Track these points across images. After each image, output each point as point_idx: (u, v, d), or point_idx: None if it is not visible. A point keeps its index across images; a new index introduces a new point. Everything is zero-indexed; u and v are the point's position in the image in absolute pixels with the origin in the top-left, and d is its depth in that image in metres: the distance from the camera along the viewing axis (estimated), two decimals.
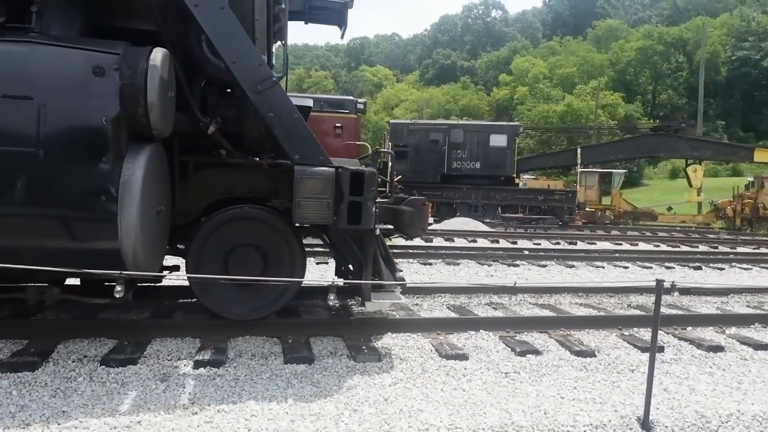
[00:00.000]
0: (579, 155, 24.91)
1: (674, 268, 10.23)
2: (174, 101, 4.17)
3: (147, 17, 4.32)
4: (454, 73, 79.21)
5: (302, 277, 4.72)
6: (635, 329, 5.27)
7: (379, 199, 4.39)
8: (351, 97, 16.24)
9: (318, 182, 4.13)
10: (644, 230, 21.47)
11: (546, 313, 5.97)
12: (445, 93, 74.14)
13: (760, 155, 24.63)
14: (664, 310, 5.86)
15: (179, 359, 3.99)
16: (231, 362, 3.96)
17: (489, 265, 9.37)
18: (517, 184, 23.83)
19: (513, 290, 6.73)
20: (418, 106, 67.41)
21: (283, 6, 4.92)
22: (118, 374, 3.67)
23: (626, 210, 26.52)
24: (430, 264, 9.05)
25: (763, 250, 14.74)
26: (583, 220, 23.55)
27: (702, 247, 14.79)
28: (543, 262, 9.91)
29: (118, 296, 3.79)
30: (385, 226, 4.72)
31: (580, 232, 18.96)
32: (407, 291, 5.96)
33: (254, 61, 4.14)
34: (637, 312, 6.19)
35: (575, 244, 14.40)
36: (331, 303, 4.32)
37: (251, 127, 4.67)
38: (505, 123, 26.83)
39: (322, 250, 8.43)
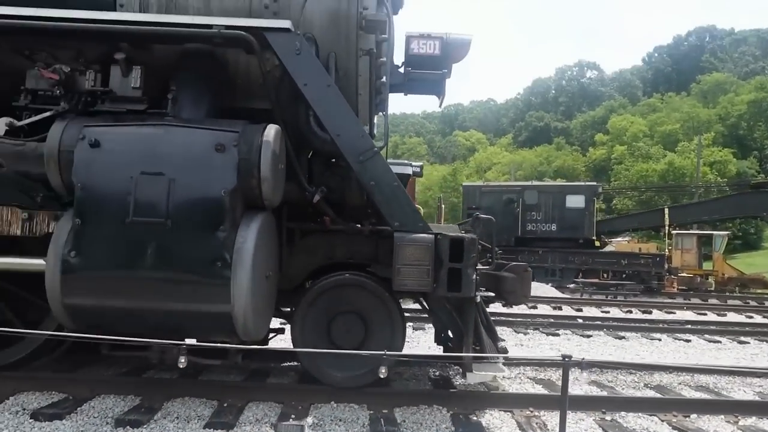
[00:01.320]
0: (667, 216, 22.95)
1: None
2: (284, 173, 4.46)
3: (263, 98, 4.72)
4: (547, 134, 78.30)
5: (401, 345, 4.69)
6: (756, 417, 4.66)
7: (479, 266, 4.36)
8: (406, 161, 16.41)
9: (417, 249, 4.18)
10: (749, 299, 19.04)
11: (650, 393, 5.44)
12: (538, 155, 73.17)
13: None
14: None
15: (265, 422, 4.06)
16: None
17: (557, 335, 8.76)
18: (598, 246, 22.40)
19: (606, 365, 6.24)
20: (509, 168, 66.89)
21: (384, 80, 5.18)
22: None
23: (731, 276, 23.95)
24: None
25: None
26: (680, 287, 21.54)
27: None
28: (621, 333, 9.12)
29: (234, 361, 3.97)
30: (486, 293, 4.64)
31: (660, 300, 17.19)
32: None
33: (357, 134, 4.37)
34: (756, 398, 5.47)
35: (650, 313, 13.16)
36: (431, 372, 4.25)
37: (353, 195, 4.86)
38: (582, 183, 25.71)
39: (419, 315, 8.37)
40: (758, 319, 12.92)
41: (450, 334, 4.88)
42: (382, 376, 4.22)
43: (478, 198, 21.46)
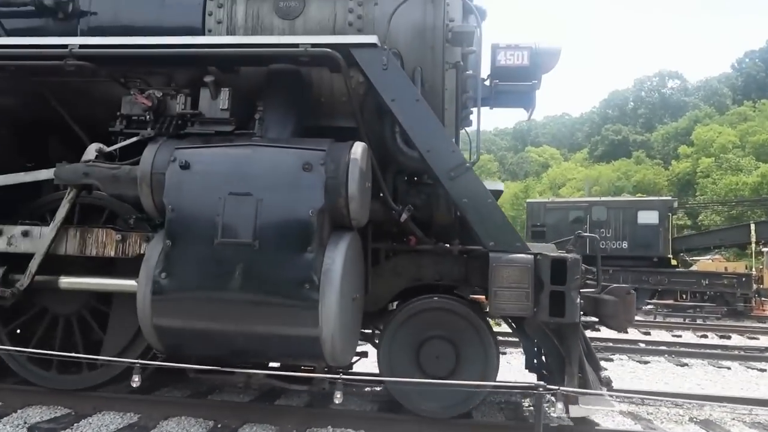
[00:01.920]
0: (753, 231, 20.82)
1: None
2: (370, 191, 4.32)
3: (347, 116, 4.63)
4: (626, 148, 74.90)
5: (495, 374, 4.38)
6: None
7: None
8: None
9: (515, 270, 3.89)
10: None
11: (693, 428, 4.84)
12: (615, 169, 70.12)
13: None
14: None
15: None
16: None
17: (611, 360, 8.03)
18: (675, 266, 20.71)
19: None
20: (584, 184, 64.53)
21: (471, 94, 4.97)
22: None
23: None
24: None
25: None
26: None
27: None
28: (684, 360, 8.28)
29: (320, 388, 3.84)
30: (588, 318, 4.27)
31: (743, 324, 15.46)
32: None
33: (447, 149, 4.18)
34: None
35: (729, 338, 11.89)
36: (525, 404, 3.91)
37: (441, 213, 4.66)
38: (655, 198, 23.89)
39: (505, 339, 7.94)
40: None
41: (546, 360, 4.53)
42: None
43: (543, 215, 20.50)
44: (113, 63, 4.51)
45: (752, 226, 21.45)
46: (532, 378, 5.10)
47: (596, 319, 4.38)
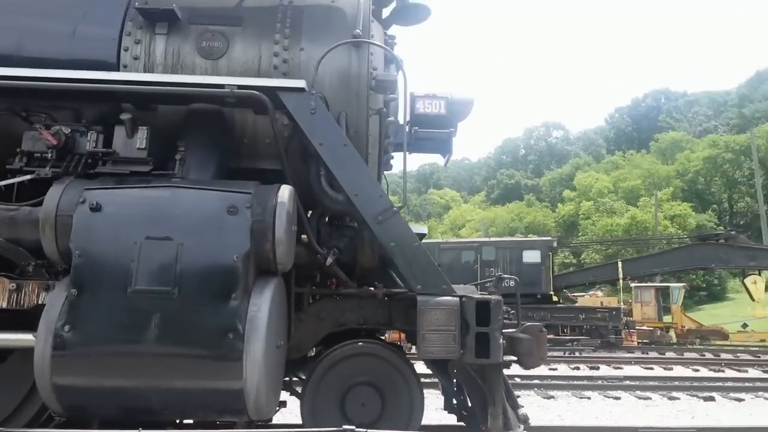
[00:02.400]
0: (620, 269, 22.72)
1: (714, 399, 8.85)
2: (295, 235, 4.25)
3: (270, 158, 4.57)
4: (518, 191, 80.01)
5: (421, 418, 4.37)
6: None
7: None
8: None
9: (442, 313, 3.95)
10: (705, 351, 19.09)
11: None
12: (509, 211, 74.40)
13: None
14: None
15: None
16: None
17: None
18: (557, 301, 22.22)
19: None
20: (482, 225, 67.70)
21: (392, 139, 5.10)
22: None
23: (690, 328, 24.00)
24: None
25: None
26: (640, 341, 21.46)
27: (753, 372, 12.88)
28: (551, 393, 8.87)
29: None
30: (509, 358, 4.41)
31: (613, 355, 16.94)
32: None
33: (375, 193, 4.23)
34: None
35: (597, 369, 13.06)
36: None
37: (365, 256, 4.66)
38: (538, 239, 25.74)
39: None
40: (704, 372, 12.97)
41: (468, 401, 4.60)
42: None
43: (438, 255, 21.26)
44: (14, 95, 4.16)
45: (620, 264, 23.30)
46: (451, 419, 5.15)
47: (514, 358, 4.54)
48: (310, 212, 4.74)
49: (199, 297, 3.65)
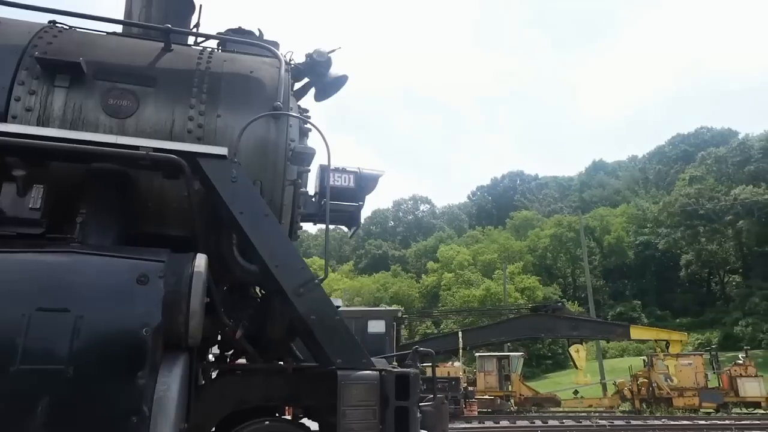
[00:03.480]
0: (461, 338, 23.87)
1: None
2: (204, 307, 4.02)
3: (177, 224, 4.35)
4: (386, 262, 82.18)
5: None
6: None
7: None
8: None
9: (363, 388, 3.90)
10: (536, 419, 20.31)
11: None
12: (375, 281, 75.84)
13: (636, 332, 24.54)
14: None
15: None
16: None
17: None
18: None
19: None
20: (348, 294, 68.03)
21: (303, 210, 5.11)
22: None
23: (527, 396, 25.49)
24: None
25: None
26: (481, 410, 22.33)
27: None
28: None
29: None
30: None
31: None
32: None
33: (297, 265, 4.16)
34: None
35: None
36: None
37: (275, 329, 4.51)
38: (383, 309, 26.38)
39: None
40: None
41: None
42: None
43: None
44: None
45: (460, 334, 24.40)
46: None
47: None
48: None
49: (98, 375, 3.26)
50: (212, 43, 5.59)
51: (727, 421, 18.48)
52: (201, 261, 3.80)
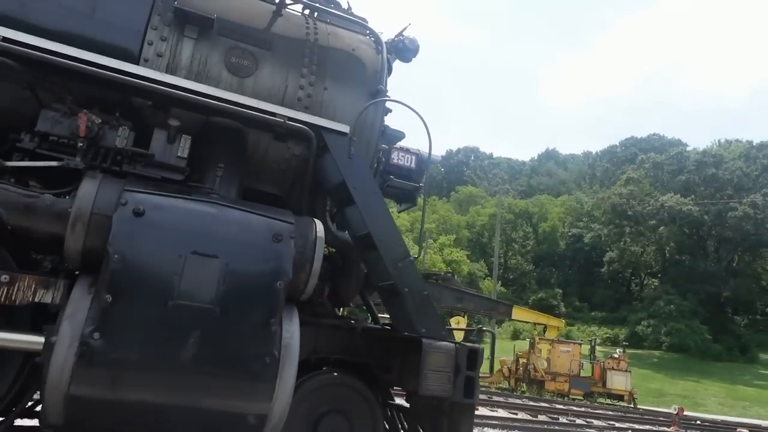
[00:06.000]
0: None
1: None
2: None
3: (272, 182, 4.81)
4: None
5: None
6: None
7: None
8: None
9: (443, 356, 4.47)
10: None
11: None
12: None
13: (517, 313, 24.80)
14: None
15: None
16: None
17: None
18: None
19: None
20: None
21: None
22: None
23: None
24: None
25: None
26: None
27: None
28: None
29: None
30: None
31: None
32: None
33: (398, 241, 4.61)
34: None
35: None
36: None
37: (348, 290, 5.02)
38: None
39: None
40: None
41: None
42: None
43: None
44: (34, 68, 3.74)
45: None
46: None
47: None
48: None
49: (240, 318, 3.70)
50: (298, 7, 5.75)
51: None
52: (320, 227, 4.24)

--

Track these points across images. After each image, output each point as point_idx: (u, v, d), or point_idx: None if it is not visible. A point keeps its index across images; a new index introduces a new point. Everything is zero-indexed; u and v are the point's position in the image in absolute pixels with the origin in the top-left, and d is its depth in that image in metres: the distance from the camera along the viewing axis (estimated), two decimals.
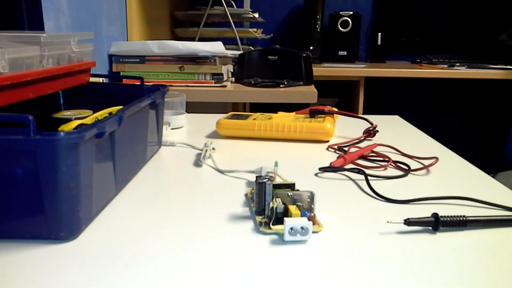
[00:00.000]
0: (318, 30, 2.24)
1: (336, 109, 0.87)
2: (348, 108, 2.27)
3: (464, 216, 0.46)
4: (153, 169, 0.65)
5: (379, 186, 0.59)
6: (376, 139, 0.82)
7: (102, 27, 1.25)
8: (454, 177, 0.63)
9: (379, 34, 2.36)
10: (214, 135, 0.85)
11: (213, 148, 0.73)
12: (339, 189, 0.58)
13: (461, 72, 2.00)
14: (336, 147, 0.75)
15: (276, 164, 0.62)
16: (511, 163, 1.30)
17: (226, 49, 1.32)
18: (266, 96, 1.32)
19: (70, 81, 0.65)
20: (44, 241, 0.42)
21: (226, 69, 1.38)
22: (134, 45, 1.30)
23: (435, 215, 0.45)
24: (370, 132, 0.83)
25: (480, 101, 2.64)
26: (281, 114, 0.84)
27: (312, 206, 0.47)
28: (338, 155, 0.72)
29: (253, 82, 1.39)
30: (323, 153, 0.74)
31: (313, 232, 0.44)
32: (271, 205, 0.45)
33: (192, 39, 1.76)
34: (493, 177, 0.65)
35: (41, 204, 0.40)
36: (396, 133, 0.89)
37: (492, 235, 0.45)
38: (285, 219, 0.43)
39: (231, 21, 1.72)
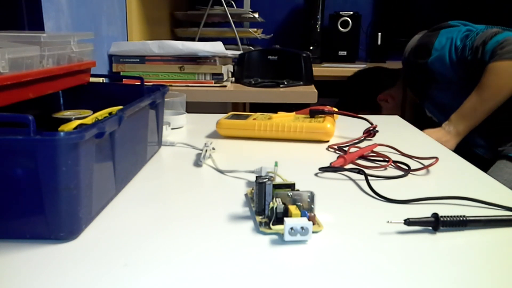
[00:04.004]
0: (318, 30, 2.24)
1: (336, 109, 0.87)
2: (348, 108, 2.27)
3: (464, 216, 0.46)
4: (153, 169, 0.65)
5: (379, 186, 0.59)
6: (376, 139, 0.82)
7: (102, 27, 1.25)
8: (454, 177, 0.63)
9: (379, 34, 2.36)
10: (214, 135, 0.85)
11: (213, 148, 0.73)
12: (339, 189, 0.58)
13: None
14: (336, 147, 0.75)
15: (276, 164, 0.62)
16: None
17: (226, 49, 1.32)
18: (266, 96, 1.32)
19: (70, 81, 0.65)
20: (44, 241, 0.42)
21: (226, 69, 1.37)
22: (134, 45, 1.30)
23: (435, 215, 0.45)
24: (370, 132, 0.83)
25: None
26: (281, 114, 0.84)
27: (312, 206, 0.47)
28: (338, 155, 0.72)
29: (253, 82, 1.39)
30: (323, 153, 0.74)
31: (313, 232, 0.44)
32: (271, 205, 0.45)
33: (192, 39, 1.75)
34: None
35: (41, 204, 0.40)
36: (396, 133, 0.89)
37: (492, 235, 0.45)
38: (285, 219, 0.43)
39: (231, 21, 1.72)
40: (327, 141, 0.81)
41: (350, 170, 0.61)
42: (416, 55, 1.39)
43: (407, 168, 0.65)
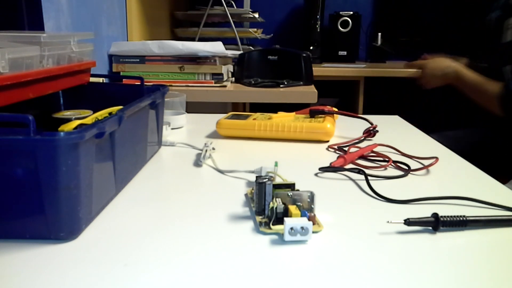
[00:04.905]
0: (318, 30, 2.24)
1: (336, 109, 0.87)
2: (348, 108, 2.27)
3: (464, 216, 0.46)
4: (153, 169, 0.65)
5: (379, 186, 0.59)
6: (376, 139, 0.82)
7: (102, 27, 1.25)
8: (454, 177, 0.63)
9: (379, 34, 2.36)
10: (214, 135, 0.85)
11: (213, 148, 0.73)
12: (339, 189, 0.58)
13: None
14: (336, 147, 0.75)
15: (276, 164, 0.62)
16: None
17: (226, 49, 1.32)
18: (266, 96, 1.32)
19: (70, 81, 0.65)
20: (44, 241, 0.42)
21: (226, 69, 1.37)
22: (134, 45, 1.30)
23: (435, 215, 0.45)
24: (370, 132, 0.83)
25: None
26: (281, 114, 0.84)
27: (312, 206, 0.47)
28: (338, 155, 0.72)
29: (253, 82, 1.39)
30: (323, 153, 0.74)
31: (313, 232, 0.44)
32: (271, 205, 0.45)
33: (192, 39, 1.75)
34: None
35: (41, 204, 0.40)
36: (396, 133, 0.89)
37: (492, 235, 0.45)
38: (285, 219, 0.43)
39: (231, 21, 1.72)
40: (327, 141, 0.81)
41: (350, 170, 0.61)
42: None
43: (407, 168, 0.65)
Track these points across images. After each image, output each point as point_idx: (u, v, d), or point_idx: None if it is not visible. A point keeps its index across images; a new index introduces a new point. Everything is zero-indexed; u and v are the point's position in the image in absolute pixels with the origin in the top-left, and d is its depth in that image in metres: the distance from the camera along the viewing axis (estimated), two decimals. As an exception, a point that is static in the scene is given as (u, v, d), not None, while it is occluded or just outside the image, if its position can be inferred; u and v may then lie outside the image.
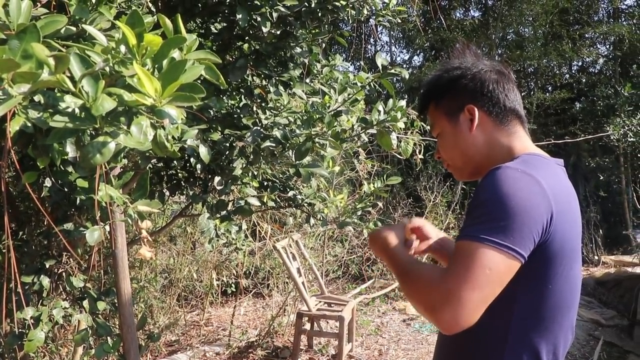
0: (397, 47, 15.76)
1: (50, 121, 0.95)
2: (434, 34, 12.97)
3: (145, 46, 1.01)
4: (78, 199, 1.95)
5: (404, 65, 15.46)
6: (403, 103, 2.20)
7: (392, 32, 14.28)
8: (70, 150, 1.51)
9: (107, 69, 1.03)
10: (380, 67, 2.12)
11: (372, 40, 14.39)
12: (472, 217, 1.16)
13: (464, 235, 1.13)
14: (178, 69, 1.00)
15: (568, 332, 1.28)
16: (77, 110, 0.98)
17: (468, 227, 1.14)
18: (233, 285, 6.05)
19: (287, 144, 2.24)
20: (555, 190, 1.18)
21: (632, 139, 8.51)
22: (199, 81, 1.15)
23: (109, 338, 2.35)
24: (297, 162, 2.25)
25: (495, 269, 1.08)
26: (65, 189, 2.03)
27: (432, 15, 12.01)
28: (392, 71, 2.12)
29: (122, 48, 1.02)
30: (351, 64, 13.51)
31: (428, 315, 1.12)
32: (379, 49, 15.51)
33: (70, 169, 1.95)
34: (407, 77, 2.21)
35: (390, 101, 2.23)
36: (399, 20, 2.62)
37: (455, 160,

---

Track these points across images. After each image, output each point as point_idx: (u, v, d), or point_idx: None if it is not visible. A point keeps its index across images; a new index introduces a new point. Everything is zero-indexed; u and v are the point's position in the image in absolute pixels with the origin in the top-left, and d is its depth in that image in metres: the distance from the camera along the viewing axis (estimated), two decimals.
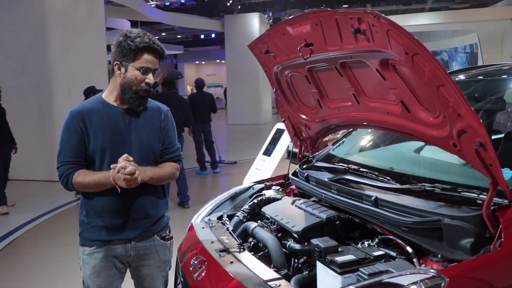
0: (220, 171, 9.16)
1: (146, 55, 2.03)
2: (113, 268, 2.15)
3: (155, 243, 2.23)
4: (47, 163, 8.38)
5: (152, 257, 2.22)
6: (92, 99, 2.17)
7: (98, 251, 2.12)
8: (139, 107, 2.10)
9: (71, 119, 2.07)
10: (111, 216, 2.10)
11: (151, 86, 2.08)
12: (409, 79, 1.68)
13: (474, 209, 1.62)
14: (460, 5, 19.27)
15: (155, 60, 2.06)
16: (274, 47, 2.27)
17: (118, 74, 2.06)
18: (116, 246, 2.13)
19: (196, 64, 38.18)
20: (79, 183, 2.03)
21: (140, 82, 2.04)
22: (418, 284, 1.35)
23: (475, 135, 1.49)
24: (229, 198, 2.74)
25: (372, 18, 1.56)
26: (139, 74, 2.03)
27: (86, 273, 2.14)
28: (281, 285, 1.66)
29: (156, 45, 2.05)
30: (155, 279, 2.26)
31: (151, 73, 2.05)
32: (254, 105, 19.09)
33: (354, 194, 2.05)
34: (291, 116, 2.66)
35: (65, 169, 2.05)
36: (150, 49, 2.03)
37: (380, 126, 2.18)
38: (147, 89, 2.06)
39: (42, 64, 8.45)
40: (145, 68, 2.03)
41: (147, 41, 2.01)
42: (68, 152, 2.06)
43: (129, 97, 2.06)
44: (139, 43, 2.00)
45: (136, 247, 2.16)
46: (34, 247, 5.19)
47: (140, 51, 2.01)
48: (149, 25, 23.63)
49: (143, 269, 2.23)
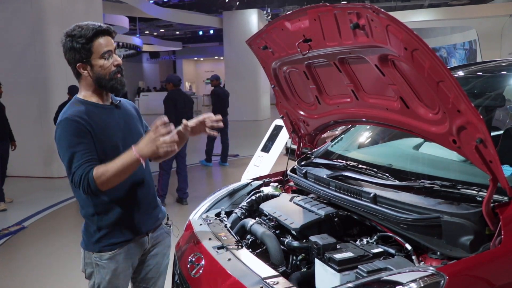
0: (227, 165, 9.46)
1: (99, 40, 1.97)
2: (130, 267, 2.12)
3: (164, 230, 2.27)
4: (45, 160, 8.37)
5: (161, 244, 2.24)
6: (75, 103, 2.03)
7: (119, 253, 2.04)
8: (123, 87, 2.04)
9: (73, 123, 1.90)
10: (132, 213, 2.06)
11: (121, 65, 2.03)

# [What the exercise asks]
The answer is the lines above from the one with "34: (756, 398, 5.47)" to the one with "48: (310, 212, 4.74)", set down exactly, with no pictures.

# [Completed exercise]
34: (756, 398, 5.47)
35: (650, 313, 13.16)
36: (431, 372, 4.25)
37: (353, 195, 4.86)
38: (582, 183, 25.71)
39: (419, 315, 8.37)
40: (758, 319, 12.92)
41: (450, 334, 4.88)
42: (382, 376, 4.22)
43: (478, 198, 21.46)
[00:01.920]
0: (753, 231, 20.82)
1: None
2: (370, 191, 4.32)
3: (347, 116, 4.63)
4: (626, 148, 74.90)
5: (495, 374, 4.38)
6: None
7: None
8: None
9: (515, 270, 3.89)
10: None
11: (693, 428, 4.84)
12: (615, 169, 70.12)
13: None
14: None
15: None
16: None
17: (611, 360, 8.03)
18: (675, 266, 20.71)
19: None
20: (584, 184, 64.53)
21: (471, 94, 4.97)
22: None
23: None
24: None
25: None
26: None
27: None
28: (684, 360, 8.28)
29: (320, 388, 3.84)
30: (588, 318, 4.27)
31: (743, 324, 15.46)
32: None
33: (447, 149, 4.18)
34: None
35: (729, 338, 11.89)
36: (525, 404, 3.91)
37: (441, 213, 4.66)
38: (655, 198, 23.89)
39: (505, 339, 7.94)
40: None
41: (546, 360, 4.53)
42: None
43: (543, 215, 20.50)
44: (113, 63, 4.51)
45: (752, 226, 21.45)
46: (532, 378, 5.10)
47: (596, 319, 4.38)
[00:02.400]
0: (620, 269, 22.72)
1: (714, 399, 8.85)
2: (295, 235, 4.25)
3: (270, 158, 4.57)
4: (518, 191, 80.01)
5: (421, 418, 4.37)
6: None
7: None
8: None
9: (442, 313, 3.95)
10: (705, 351, 19.09)
11: None
12: (509, 211, 74.40)
13: None
14: None
15: None
16: None
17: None
18: (557, 301, 22.22)
19: None
20: (482, 225, 67.70)
21: (392, 139, 5.10)
22: None
23: (690, 328, 24.00)
24: None
25: None
26: (640, 341, 21.46)
27: (753, 372, 12.88)
28: (551, 393, 8.87)
29: None
30: (509, 358, 4.41)
31: (613, 355, 16.94)
32: None
33: (375, 193, 4.23)
34: None
35: (597, 369, 13.06)
36: None
37: (365, 256, 4.66)
38: (538, 239, 25.74)
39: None
40: (704, 372, 12.97)
41: (468, 401, 4.60)
42: None
43: (438, 255, 21.26)
44: (14, 95, 4.16)
45: (620, 264, 23.30)
46: (451, 419, 5.15)
47: (514, 358, 4.54)
48: (310, 212, 4.74)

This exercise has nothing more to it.